Tuesday, August 19, 2008

Small roads

I suddenly realized something this past weekend. I've missed out on a great deal of the beauty of California because of my mom's fears. Specifically my mother has a fear of bridges and two lane roads.

When I first started going to Pt. Reyes Station, I mentioned it to my mom. She asked about the roads. I told her the truth. She said, "No."

But I love two lane roads. I love drawbridges. And so it was perfect that Saturday afternoon/evening found me driving through the Delta. (Even if I had "Walking in Memphis" stuck in an endless loop in my mind.) I thought of y'all while I was driving. Like, "I should pull over to take some photos," but the sun was setting and I try not to do those kinds of roads after dark if I've never driven them several times. So I'll be heading back.

I previously said that Sunday was my "me" day but Saturday evening was as well. Getting behind the wheel of my car on open, or fairly open, road is very relaxing. By the time I got home Saturday night I had clocked around 260 miles of driving from the time that I left home for work on Friday morning. Looking at the number, I think that it really isn't that much but then I think about the reality of it all.

Friday morning I drove to work in San Francisco. At the end of the day, I drove home through Friday night commute traffic. It was road rage worthy. After eating dinner, I gathered my stuff and then drove to Sacramento.

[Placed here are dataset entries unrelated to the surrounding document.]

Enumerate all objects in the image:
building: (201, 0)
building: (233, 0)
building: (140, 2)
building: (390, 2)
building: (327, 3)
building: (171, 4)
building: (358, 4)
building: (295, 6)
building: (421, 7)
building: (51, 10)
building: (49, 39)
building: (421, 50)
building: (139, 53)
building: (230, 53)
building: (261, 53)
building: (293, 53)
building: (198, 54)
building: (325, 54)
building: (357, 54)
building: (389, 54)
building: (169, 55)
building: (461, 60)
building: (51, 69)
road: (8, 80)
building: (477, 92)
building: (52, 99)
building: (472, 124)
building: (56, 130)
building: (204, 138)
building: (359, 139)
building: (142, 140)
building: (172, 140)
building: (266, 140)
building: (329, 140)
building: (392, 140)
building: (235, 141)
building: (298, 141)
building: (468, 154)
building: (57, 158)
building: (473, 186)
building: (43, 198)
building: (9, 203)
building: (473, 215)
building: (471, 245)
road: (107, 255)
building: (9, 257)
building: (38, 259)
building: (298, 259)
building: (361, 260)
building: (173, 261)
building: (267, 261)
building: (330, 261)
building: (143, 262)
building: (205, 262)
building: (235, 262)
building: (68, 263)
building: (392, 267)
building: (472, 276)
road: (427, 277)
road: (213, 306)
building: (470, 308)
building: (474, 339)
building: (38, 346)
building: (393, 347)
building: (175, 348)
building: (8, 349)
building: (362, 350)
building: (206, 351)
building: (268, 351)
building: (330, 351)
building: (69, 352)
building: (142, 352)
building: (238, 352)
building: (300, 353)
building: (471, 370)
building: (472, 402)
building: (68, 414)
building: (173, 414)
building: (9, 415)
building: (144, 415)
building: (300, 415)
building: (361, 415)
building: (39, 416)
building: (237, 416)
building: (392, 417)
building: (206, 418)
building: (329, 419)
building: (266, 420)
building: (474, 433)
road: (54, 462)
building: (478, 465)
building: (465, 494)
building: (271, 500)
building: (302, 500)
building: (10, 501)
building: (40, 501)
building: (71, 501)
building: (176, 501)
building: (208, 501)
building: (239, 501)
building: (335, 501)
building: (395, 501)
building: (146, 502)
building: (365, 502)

After doing three and a half hours of work in my dad's office on Saturday, I drove to Tobie's housewarming. And then home.


On the road between Sacramento and Lodi.


Brannan Island Levee Road in the Delta.


It was the drive to Tobie's and then the drive home that took me through the Delta. I haven't spent much time back in that area. Might have something to do with the great number of folks who some may classify as being "rednecks" around those parts. Always made me a bit uneasy.


Berkeley Plantation, Virginia.


James River.


Just like how I will do ten hour drives by myself through the Deep South but I don't stray onto those small roads unless I really know them. Because solo driving in the U.S. means that I look at things not only through the lens of gender but through that of race as well. When I lived in Virginia, my downstairs neighbor, the self-proclaimed "redneck," told me the places that I should avoid. Oh, and I should explain. Her calling herself a "redneck" had nothing to do with her political beliefs. Nah. She just didn't have a college degree, liked country line dancing, and Jack Daniels. It was more an acknowledgment that white folks with more money than what she had looked down their noses at her. A lot of her kind of folks were my friends when I lived in Virginia. Maybe there was a shared experience that the dominant society would never think that you were good enough for them.


Yorktown.


Williamsburg.


Jamestown.


I digress. Bottom line is that I need to do here what I did in Virginia. It was much easier there because of the French Bitch, the Peugeot I drove back then. My car had phantom problems in the electrical system. This meant that I called the towing company -- in a town of about 10,000 people -- at least once a month. Since I apparently have a distinctive voice, they got to know me at "hello." Now I don't know how much experience you have with getting a jump start but the deal is that you should ideally drive the car for at least 30 minutes after getting the jump. It gets boring driving the same streets and ideally you should take the car on the highway. So while I was waiting for the tow guy, I would pull out my map and look for unfamiliar lines. I quickly learned that I could drive to Jamestown and back if I was in a rush. Have a little more time? Head to Yorktown. Or just explore the other nearby towns. And then there were the days that I would just head out with my camera riding shotgun.

I have been trying to find balance in my life. Over the past weekend I have noticed quite a number of things that were lacking. Hopping in my car and driving down some unfamiliar road is one of them. So now I'm going to figure out how to include these explorations into my life. Because they are me. And I just need to reclaim the pieces of me that have gotten lost along the way.

Note: Photos added from Google the afternoon of 20 August 2008 at the request of
Fluffycat
. One day soon I'll go through my old photos and post some of the stuff that I actually took while I lived in Virginia.